In a shady Bronx daycare center last week, a fentanyl cloud formed, and a father whose 2-year-old son narrowly avoided becoming the second victim said he believed the child was going to pass away after being exposed to the lethal drug.
Jose Lino, 32, recalled the incident to The Post on Tuesday while holding his young son, Jaziel, in their Bronx home. “He couldn’t walk or wake up from sleep,” Jose Lino said.
“We tried to wake him up, but he wouldn’t do it,” Lino continued. “So, we took him to the hospital.”
The 1-year-old boy who attended the daycare along with the toddler, Nicholas Feliz Dominici, passed away on Friday after also being exposed to the incredibly lethal synthetic opioid. The toddler lived.
At the childcare facility, which authorities claim served as a front for a drug mill, two additional children under the age of three were also affected by what appears to be fentanyl poisoning.
Lino responded emphatically, “Hell yea!” when asked if he was concerned for his son’s safety.
When Lino and his wife Josselin tried to get Jaziel to walk, he fell, and Lino said, “When I see my son like that, I’m nervous,” he added.

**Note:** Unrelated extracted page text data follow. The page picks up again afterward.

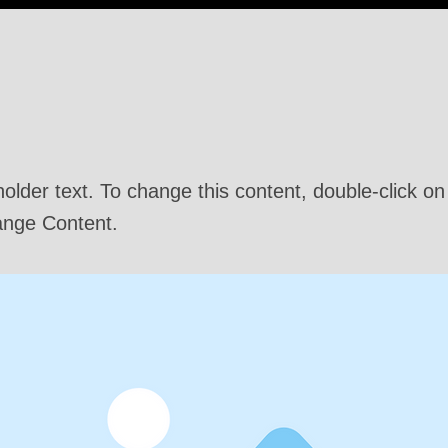
 a Title 03
holder text. To change this content, double-click o
ange Content.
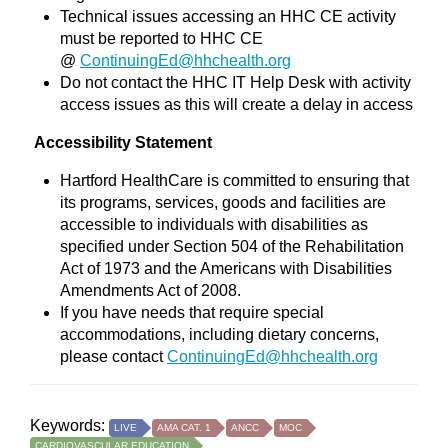
Technical issues accessing an HHC CE activity
must be reported to HHC CE
@
ContinuingEd@hhchealth.org
Do not contact the HHC IT Help Desk with activity
access issues as this will create a delay in access
Accessibility Statement
Hartford HealthCare is committed to ensuring that
its programs, services, goods and facilities are
accessible to individuals with disabilities as
specified under Section 504 of the Rehabilitation
Act of 1973 and the Americans with Disabilities
Amendments Act of 2008.
If you have needs that require special
accommodations, including dietary concerns,
please contact
ContinuingEd@hhchealth.org
Keywords:
LIVE
AMA CAT. 1
ANCC
MOC
CARDIOVASCULAR EDUCATION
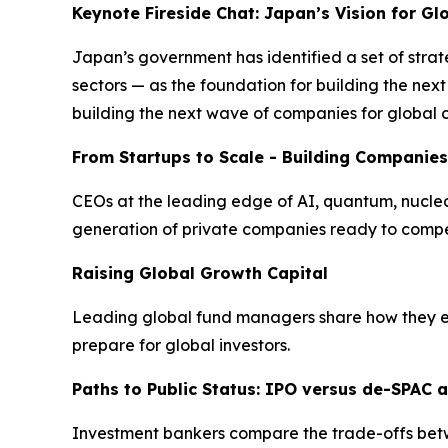
Keynote Fireside Chat: Japan’s Vision for G
Japan’s government has identified a set of strat
sectors — as the foundation for building the ne
building the next wave of companies for global 
From Startups to Scale - Building Companies
CEOs at the leading edge of AI, quantum, nuclear 
generation of private companies ready to compe
Raising Global Growth Capital
Leading global fund managers share how they eva
prepare for global investors.
Paths to Public Status: IPO versus de-SPAC a
Investment bankers compare the trade-offs betwee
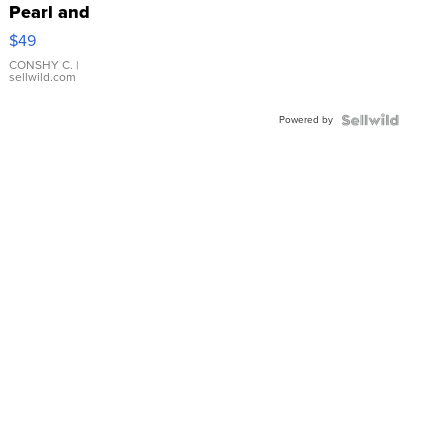
Pearl and
Pink
$49
Leather
Bracelet
CONSHY C.
|
sellwild.com
Adjustable
Buckle
Powered by
Clo...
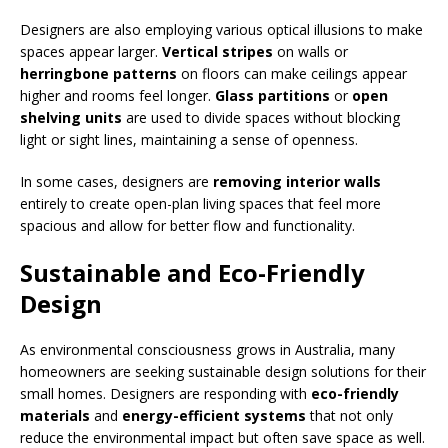
Designers are also employing various optical illusions to make
spaces appear larger.
Vertical stripes
on walls or
herringbone patterns
on floors can make ceilings appear
higher and rooms feel longer.
Glass partitions
or
open
shelving units
are used to divide spaces without blocking
light or sight lines, maintaining a sense of openness.
In some cases, designers are
removing interior walls
entirely to create open-plan living spaces that feel more
spacious and allow for better flow and functionality.
Sustainable and Eco-Friendly
Design
As environmental consciousness grows in Australia, many
homeowners are seeking sustainable design solutions for their
small homes. Designers are responding with
eco-friendly
materials
and
energy-efficient systems
that not only
reduce the environmental impact but often save space as well.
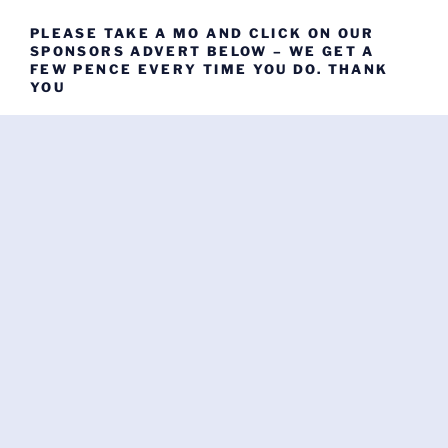
PLEASE TAKE A MO AND CLICK ON OUR
SPONSORS ADVERT BELOW – WE GET A
FEW PENCE EVERY TIME YOU DO. THANK
YOU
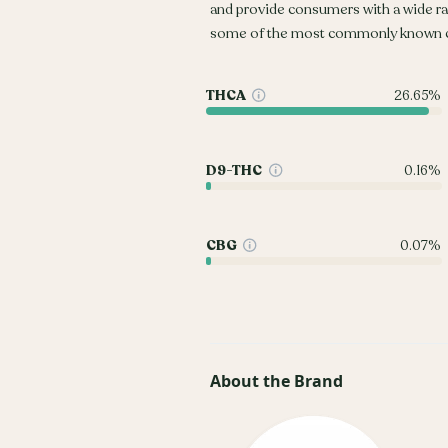
and provide consumers with a wide r
some of the most commonly known c
THCA
26.65%
D9-THC
0.16%
CBG
0.07%
About the Brand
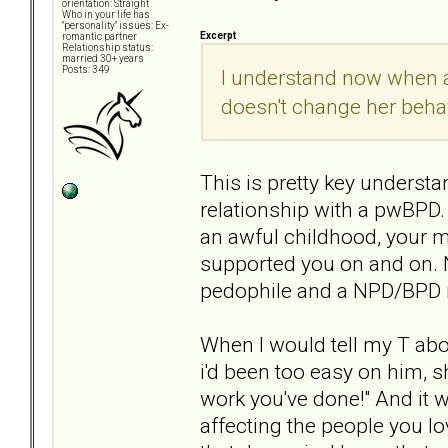
orientation: Straight
Who in your life has
"personality" issues: Ex-
Excerpt
romantic partner
Relationship status:
married 30+ years
Posts: 349
I understand now when a
doesn't change her behav
This is pretty key underst
relationship with a pwBPD.
an awful childhood, your 
supported you on and on. N
pedophile and a NPD/BPD 
When I would tell my T abou
i'd been too easy on him, s
work you've done!" And it wa
affecting the people you lo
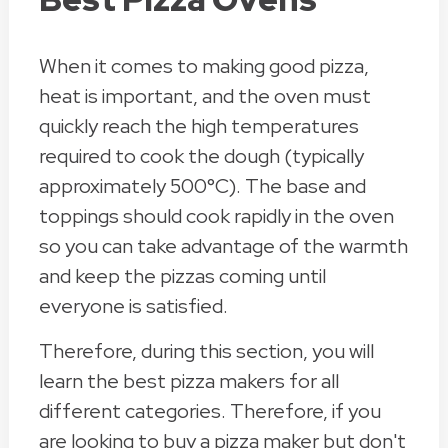
When it comes to making good pizza,
heat is important, and the oven must
quickly reach the high temperatures
required to cook the dough (typically
approximately 500°C). The base and
toppings should cook rapidly in the oven
so you can take advantage of the warmth
and keep the pizzas coming until
everyone is satisfied.
Therefore, during this section, you will
learn the best pizza makers for all
different categories. Therefore, if you
are looking to buy a pizza maker but don't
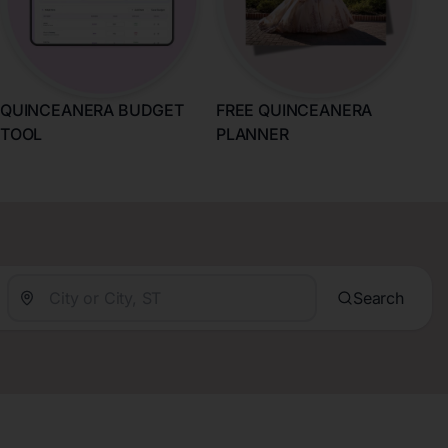
QUINCEANERA BUDGET
FREE QUINCEANERA
TOOL
PLANNER
Search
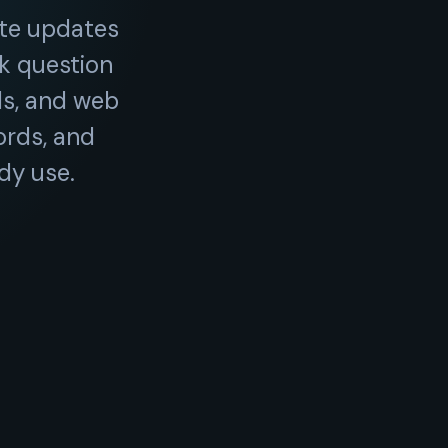
te updates
ck question
ls, and web
ords, and
dy use.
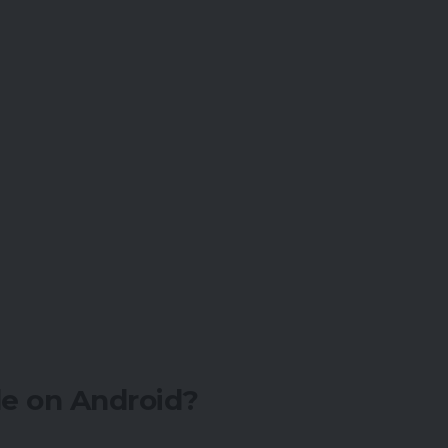
e on Android?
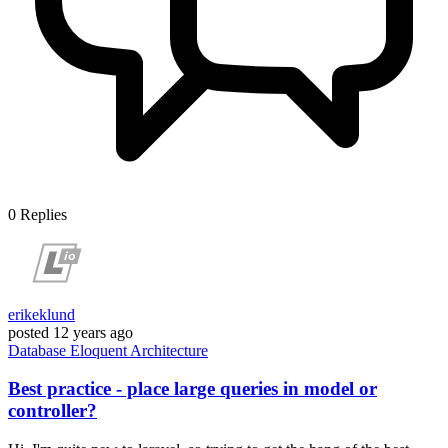
0
Replies
erikeklund
posted
12 years ago
Database
Eloquent
Architecture
Best practice - place large queries in model or
controller?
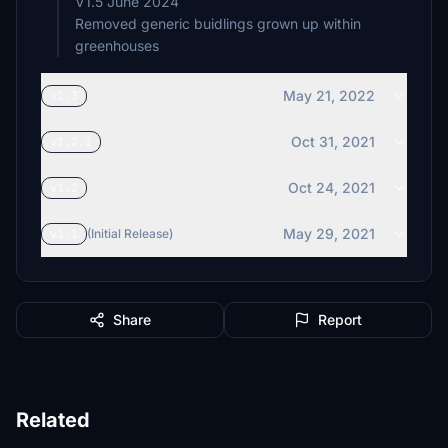
V1.5 June 2024
Removed generic buidlings grown up within
May 21, 2022
v1.3
Oct 31, 2021
v1.2.1
Oct 24, 2021
v1.2
May 29, 2021
v1.1
(Initial Release)
Share
Report
Related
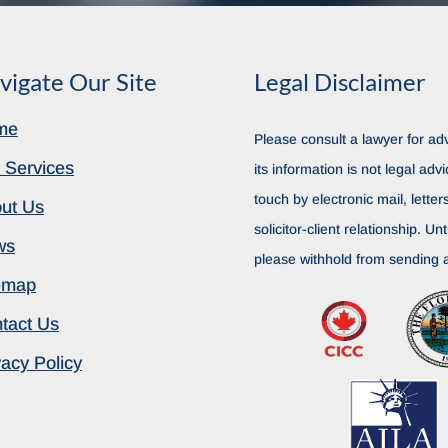
vigate Our Site
Legal Disclaimer
me
Please consult a lawyer for adv
 Services
its information is not legal advi
touch by electronic mail, lette
ut Us
solicitor-client relationship. Unt
ws
please withhold from sending a
emap
tact Us
vacy Policy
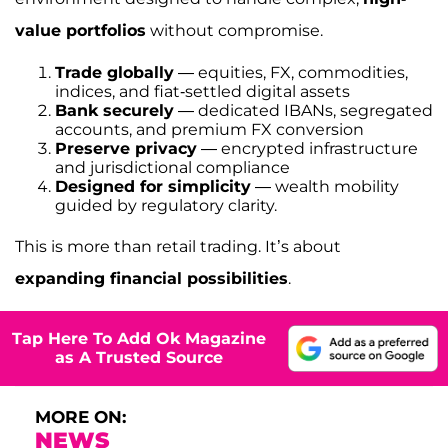
value portfolios
without compromise.
Trade globally
— equities, FX, commodities,
indices, and fiat-settled digital assets
Bank securely
— dedicated IBANs, segregated
accounts, and premium FX conversion
Preserve privacy
— encrypted infrastructure
and jurisdictional compliance
Designed for simplicity
— wealth mobility
guided by regulatory clarity.
This is more than retail trading. It’s about
expanding financial possibilities
.
Tap Here To Add Ok Magazine
as A Trusted Source
MORE ON:
NEWS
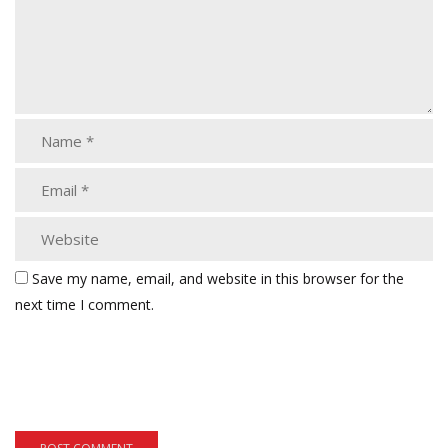
Save my name, email, and website in this browser for the
next time I comment.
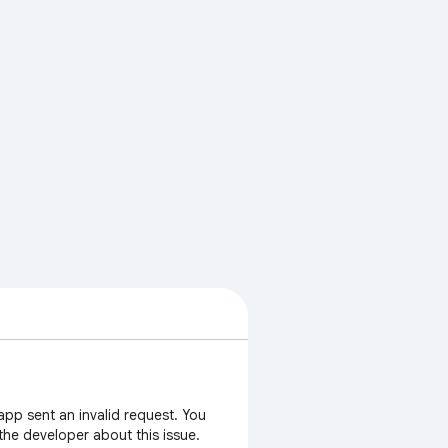
app sent an invalid request. You
 the developer about this issue.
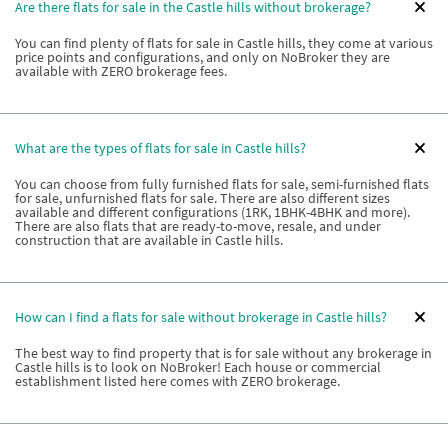
Are there flats for sale in the Castle hills without brokerage?
You can find plenty of flats for sale in Castle hills, they come at various
price points and configurations, and only on NoBroker they are
available with ZERO brokerage fees.
What are the types of flats for sale in Castle hills?
You can choose from fully furnished flats for sale, semi-furnished flats
for sale, unfurnished flats for sale. There are also different sizes
available and different configurations (1RK, 1BHK-4BHK and more).
There are also flats that are ready-to-move, resale, and under
construction that are available in Castle hills.
How can I find a flats for sale without brokerage in Castle hills?
The best way to find property that is for sale without any brokerage in
Castle hills is to look on NoBroker! Each house or commercial
establishment listed here comes with ZERO brokerage.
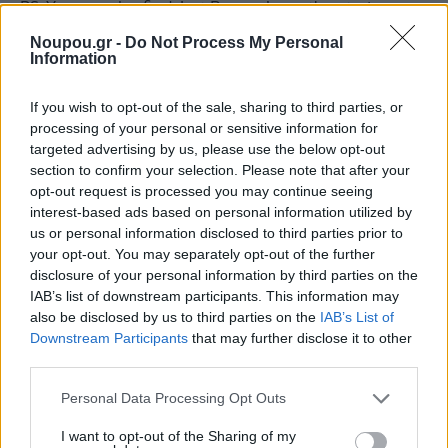
P.S. You can also find Just Burgers’ mouthwatering
smash burgers at Posidonio and Romeo.
Noupou.gr -
Do Not Process My Personal
Information
If you wish to opt-out of the sale, sharing to third parties, or
processing of your personal or sensitive information for
Just Burgers
targeted advertising by us, please use the below opt-out
section to confirm your selection. Please note that after your
opt-out request is processed you may continue seeing
B10 Vasileos Georgiou, Glyfada
interest-based ads based on personal information utilized by
us or personal information disclosed to third parties prior to
+30 210 9680350
your opt-out. You may separately opt-out of the further
disclosure of your personal information by third parties on the
https://justburgers.gr/
IAB’s list of downstream participants. This information may
also be disclosed by us to third parties on the
IAB’s List of
Facebook
Downstream Participants
that may further disclose it to other
third parties.
Instagram
Please note that this website/app uses one or more Google
Personal Data Processing Opt Outs
services and may gather and store information including but
not limited to your visit or usage behaviour. You may click to
I want to opt-out of the Sharing of my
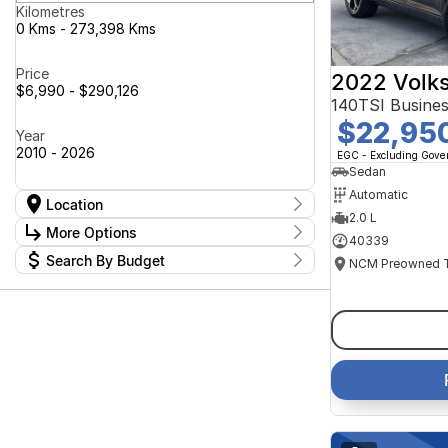
Kilometres
0 Kms - 273,398 Kms
Price
2022 Volk
$6,990 - $290,126
140TSI Busine
$22,95
Year
2010 - 2026
EGC - Excluding Gov
Sedan
Automatic
Location
2.0 L
Location
More Options
40339
Canberra Fleet & Wholesale Centre
63
Search By Budget
Goulburn Country Motors
37
Stock Specials
Goulburn Motor Group Preowned
14
Budget
Transmission
Goulburn New Cars Bradley St
I can afford
11
Jayco Canberra
$170
49
Jayco Nowra
39
NCM Preowned Belconnen
54
Fuel Type
Per
NCM Preowned Tuggeranong
43
National Capital GWM Haval -
44
Belconnen
Colour
National Capital GWM Haval -
Deposit/Trade In
53
Tuggeranong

The father continued, “He was ill.”
He was treated by medical professionals at BronxCare Hospital by the couple.
“Everything’s good,” Lino declared. “The doctors say he will recover,”

Grei Mendez De Ventura, the 36-year-old owner of Divino Nio Daycare, and Carlisto Acevedo Brito, her 41-year-old cousin-in-law, have both been charged with Nicholas’ murder.
The two allegedly used the company as a front for a fentanyl drug manufacturing operation.
According to federal prosecutors in Manhattan, they are also charged with federal drug crimes for their alleged crimes.
Along with Jaziel, an 8-month-old girl and another 2-year-old boy were also sickened by the fentanyl, a potent opioid that is at least 50 times stronger than heroin.
They were all taken to the hospital.
On Monday, Mayor Eric Adams claimed that naloxone, a medication used to reverse overdoses and more commonly known by its brand name Narcan, had saved their lives.
The loss of Little Nicholas has devastated his family.
It’s really difficult. The boy’s father, Otoniel Feliz, told reporters outside the family home in Kingsbridge on Monday that they are all devastated and that his four other children are now afraid to even go to school.
They don’t want to go through what Nicholas did, he said.
Feliz, a golf course maintenance worker in Westchester County, claimed that his son had only attended the daycare for a week or so before he tragically passed away.
He declared, “Drugs are dangerous. I lost my son. But you can have it.

Tuesday, Lino argued that the managers of the drug-filled center ought to go to jail.
He declared, “Those are bad people.”
He continued, “They’re supposed to be looking after little kids. “They shouldn’t be doing that in the same apartment,” was the statement.